Car leur essor est étroitement lié aux algorithmes d'apprentissage, sur lesquels elles s'appuient. Sous leur apparente neutralité mathématique, ils peuvent comporter de nombreux biais discriminatoires, déjà soulignés en 2020 par le Défenseur des droits et la Commission nationale de l'informatique et des libertés (Cnil) dans un rapport conjoint.

Contrôles indépendants

Le document publié mardi rappelle les faiblesses des intelligences artificielles, conçues par des humains susceptibles de leur transmettre leurs stéréotypes, en constituant des bases de données inconsciemment biaisées. Des recherches ont ainsi montré que certains systèmes de reconnaissance faciale avaient plus de difficultés à identifier les femmes et les personnes non blanches, car leur algorithme fonctionnait à partir de données majoritairement constituées de visages masculins et blancs. « Aux États-Unis, trois hommes noirs ont ainsi déjà été emprisonnés injustement suite aux erreurs de systèmes de reconnaissance faciale », rappelle le rapport. 

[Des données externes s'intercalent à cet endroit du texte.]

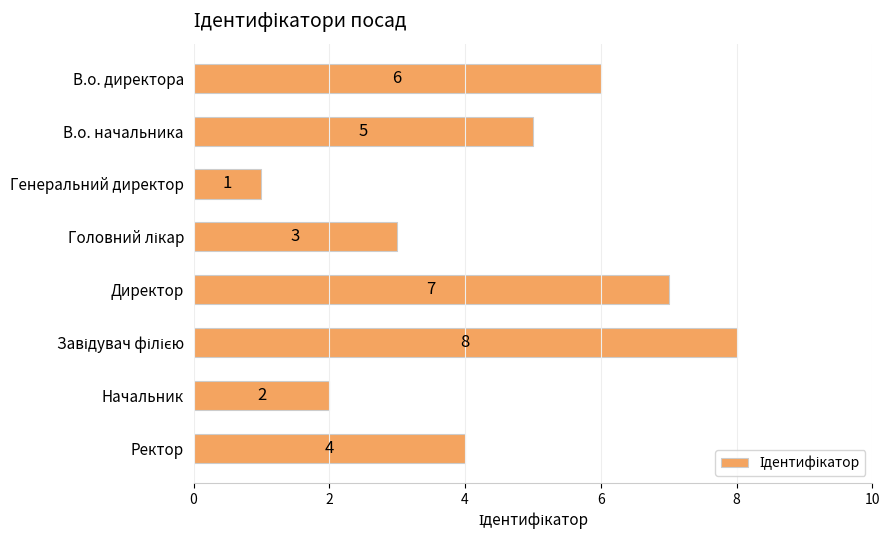

Where is the data nearest to the value 4?

Ректор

Sécurité, ressources humaines, éducation... Les domaines concernés sont nombreux. Certaines entreprises de recrutement commercialisent par exemple déjà des logiciels assignant des scores aux candidats lors d'un entretien d'embauche. Et ce alors même que ces technologies visant à évaluer les émotions « commettent de nombreuses erreurs » et bafouent le droit du travail.

Le document pointe également « l'effet dissuasif » des technologies biométriques. Par exemple, chacun se sentirait-il libre de manifester si des drones avec reconnaissance faciale survolent les cortèges? Pour un meilleur encadrement, la Défenseure des droits formule plusieurs recommandations. Elle appelle d'abord tous les acteurs, privés comme publics, à écarter les technologies d'évaluation des émotions.

En matière de police et de justice, l'institution estime que « le recours à l'identification biométrique ne saurait concerner tout type d'infraction ». Selon elle, la reconnaissance faciale, déjà interdite par le Conseil constitutionnel pour les drones policiers, devrait également l'être pour d'autres dispositif comme la vidéosurveillance ou les caméras piétons.

Fin juin, le contrôleur européen de la protection des données (CEPD), autre autorité indépendante dont l'avis reste consultatif, réclamait lui l'interdiction totale des systèmes de reconnaissance automatisée des individus dans les lieux publics. La Défenseure des droits appelle enfin à « repenser les contrôles » de ces technologies, notamment en imposant un « audit externe et indépendant » des dispositifs d'identification biométrique, et en instaurant un contrôle régulier des effets des algorithmes, « sur le modèle du contrôle des effets indésirables des médicaments ».